Наверное, надо было что-то сказать или сделать, только я совершенно растерялся. Раньше я видел плачущего мужчину один-единственный раз: много лет назад, когда умер наш старый овчар Граф. Отец сам хоронил его, а после долго сидел на крыльце дома, курил одну самокрутку за другой и беззвучно оплакивал верного друга. Я хорошо запомнил липкий страх от первого столкновения с неизбежностью смерти и то, как хотел подойти к отцу, однако мама меня не пустила: чтобы не мешал в горе. Может, и теперь стоило просто отойти в сторону?
— Извини, — Тим отвернулся на пол-оборота и прикрыл глаза ладонью. — Сейчас… отпустит.

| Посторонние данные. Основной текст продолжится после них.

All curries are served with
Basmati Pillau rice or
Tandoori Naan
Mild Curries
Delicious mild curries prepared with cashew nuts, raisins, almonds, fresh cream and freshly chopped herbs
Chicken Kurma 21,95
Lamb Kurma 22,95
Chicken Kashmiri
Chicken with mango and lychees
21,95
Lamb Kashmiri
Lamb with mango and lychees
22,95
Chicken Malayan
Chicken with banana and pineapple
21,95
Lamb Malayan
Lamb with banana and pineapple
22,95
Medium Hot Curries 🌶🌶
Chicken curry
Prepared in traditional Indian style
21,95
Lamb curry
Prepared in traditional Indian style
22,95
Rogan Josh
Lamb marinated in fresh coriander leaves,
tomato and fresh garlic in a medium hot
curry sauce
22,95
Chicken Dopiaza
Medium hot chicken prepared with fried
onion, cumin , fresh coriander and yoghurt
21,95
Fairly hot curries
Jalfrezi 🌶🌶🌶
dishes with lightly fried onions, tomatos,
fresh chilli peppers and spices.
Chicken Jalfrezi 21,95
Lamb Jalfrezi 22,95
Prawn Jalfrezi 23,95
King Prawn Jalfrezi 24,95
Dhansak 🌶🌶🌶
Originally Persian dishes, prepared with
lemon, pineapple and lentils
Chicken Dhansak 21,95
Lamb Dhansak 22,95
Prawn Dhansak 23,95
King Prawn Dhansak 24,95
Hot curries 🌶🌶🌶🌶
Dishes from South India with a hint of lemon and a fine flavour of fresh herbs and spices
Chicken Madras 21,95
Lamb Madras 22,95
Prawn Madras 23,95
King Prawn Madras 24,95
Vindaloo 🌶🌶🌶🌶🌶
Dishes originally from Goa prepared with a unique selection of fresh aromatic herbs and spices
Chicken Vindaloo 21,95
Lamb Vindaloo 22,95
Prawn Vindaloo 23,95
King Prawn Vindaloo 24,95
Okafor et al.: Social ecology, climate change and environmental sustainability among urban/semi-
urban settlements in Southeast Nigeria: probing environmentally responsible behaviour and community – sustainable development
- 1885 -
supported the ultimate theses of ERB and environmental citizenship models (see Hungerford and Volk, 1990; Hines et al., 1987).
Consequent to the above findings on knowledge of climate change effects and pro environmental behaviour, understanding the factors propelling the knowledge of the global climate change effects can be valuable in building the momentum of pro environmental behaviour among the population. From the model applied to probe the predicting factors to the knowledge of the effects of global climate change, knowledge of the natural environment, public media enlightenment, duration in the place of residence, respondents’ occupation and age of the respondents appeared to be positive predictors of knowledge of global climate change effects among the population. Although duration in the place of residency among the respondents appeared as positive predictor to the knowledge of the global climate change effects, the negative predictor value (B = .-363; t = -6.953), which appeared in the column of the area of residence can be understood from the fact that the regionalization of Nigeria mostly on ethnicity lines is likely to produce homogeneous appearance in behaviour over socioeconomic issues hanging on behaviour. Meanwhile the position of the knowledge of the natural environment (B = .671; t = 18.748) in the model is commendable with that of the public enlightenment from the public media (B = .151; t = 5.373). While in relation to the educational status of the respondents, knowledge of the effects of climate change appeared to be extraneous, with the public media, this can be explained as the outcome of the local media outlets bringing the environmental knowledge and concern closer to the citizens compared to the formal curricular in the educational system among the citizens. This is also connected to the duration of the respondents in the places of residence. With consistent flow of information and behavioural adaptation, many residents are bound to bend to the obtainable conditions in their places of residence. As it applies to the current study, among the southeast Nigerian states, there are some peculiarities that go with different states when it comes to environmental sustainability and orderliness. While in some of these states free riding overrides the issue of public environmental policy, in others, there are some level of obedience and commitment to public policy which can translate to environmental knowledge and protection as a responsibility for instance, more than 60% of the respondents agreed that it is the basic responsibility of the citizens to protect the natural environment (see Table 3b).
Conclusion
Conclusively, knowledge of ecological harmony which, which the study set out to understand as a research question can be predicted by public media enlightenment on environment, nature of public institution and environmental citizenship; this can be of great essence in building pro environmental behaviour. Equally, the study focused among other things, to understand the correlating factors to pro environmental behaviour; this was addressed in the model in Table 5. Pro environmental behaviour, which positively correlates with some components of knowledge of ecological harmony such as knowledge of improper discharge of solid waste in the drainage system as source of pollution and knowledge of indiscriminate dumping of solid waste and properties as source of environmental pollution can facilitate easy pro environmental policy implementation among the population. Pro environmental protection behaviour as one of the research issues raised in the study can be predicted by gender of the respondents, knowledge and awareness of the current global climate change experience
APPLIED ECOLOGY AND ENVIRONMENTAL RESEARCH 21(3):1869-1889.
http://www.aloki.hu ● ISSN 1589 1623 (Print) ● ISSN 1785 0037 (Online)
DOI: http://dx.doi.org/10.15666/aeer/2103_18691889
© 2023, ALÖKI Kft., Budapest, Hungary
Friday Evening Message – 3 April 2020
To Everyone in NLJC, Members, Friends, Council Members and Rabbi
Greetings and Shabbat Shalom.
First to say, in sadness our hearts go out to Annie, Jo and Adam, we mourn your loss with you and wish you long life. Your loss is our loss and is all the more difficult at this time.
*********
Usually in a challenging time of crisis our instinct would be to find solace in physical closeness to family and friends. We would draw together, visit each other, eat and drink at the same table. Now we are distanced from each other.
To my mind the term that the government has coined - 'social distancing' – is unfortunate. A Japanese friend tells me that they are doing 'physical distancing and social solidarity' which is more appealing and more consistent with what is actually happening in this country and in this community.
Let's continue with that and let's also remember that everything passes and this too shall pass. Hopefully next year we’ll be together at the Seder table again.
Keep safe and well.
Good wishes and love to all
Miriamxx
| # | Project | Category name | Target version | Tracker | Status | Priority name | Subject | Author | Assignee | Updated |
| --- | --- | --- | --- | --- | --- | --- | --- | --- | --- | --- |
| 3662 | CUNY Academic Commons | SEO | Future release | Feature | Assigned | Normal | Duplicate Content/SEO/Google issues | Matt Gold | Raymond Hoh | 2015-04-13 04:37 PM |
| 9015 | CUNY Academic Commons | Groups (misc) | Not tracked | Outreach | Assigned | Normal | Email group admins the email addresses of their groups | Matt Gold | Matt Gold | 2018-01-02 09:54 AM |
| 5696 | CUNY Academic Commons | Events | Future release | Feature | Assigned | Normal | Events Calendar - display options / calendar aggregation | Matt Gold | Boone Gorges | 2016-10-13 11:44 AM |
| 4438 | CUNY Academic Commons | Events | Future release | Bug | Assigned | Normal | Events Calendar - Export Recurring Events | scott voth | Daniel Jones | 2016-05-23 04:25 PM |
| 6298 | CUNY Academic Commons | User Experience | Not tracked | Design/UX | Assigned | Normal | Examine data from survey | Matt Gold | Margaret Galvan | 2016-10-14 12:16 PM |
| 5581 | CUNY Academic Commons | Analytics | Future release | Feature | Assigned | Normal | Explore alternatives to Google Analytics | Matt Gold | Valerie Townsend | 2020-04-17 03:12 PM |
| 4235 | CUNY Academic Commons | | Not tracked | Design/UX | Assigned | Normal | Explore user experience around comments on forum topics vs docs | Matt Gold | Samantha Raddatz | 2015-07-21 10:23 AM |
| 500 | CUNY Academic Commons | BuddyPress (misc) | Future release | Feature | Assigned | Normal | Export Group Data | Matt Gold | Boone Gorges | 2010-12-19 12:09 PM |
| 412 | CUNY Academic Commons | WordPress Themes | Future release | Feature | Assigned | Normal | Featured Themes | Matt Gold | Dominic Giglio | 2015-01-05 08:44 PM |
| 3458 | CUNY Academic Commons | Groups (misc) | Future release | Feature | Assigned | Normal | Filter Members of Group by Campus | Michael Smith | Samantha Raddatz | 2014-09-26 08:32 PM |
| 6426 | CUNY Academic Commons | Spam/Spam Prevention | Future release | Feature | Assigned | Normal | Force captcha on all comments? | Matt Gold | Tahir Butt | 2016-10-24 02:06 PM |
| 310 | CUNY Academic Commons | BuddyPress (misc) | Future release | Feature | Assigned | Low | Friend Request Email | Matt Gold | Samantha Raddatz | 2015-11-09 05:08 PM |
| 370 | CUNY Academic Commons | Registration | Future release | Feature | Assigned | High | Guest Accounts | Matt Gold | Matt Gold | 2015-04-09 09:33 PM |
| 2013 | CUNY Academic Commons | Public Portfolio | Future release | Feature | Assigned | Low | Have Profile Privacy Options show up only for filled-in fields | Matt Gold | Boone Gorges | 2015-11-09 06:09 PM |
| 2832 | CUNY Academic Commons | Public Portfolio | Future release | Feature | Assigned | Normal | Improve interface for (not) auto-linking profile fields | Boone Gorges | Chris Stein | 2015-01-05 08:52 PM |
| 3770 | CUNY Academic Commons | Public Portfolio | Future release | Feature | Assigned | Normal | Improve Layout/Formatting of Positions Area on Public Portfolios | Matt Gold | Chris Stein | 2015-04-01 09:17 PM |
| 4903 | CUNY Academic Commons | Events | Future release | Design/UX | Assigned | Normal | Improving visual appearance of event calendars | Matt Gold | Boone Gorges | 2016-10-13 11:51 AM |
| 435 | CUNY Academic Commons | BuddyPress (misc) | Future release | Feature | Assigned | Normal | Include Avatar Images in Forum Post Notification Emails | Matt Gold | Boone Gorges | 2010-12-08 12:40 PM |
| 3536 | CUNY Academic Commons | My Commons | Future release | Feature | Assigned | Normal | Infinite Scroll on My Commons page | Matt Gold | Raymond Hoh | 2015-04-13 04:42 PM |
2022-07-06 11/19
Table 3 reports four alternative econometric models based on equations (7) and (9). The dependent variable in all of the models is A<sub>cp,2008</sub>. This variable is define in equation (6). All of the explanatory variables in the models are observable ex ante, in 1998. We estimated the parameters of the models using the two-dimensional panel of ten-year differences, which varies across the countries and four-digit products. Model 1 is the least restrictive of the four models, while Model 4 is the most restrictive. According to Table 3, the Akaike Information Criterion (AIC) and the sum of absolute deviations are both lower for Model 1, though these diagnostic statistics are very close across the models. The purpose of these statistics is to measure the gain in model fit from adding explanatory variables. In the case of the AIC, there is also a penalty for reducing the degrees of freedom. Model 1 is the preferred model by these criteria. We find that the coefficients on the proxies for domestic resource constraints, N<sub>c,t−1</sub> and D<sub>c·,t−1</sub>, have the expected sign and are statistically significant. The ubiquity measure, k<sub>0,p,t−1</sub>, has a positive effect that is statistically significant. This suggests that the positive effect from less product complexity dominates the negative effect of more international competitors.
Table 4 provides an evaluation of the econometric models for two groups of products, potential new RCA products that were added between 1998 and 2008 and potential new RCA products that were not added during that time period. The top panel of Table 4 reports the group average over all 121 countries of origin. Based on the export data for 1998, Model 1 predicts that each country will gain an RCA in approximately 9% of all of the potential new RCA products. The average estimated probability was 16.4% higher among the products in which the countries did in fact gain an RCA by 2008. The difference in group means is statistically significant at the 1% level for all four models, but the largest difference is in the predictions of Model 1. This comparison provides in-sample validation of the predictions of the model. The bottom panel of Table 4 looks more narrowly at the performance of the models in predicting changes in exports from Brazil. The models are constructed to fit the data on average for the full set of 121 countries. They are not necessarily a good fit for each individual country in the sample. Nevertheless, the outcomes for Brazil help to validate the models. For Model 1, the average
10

Тогда я подошёл совсем близко и раскрыл над ним свой зонт. Малость, конечно, только что ещё я мог сделать?
По куполу зонта успокаивающе шуршали льдинки. Я смотрел на вздрагивающие плечи Тима и всё не решался их коснуться. Если бы не треклятый сон, если бы это был кто угодно другой… Я протянул руку, но тут же отдёрнул, потому что Тим наконец убрал ладонь от лица. Слепо зашарил по карманам, достал носовой платок, высморкался. Развернулся ко мне и, не глядя в лицо, глухо повторил: — Извини.